───── Input

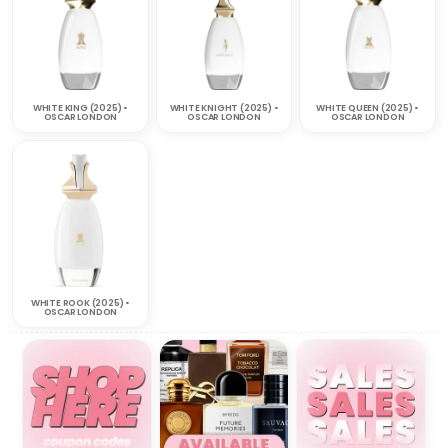
WHITE KING (2025) •
WHITE KNIGHT (2025) •
WHITE QUEEN (2025) •
OSCAR LONDON
OSCAR LONDON
OSCAR LONDON
WHITE ROOK (2025) •
OSCAR LONDON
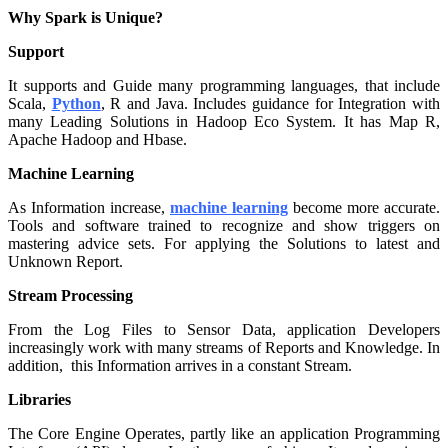
Why Spark is Unique?
Support
It supports and Guide many programming languages, that include
Scala,
Python
, R and Java. Includes guidance for Integration with
many Leading Solutions in Hadoop Eco System. It has Map R,
Apache Hadoop and Hbase.
Machine Learning
As Information increase,
machine learning
become more accurate.
Tools and software trained to recognize and show triggers on
mastering advice sets. For applying the Solutions to latest and
Unknown Report.
Stream Processing
From the Log Files to Sensor Data, application Developers
increasingly work with many streams of Reports and Knowledge. In
addition, this Information arrives in a constant Stream.
Libraries
The Core Engine Operates, partly like an application Programming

──────────

[Instruction] Please write out these lines again with "OSCAR LONDON" renamed to "OSCAR PARIS" wherever it occurs, changing nothing else and leaving the pictures out.

[Answer box]
WHITE KING (2025) •
WHITE KNIGHT (2025) •
WHITE QUEEN (2025) •
OSCAR PARIS
OSCAR PARIS
OSCAR PARIS
WHITE ROOK (2025) •
OSCAR PARIS
Why Spark is Unique?
Support
It supports and Guide many programming languages, that include
Scala,
Python
, R and Java. Includes guidance for Integration with
many Leading Solutions in Hadoop Eco System. It has Map R,
Apache Hadoop and Hbase.
Machine Learning
As Information increase,
machine learning
become more accurate.
Tools and software trained to recognize and show triggers on
mastering advice sets. For applying the Solutions to latest and
Unknown Report.
Stream Processing
From the Log Files to Sensor Data, application Developers
increasingly work with many streams of Reports and Knowledge. In
addition, this Information arrives in a constant Stream.
Libraries
The Core Engine Operates, partly like an application Programming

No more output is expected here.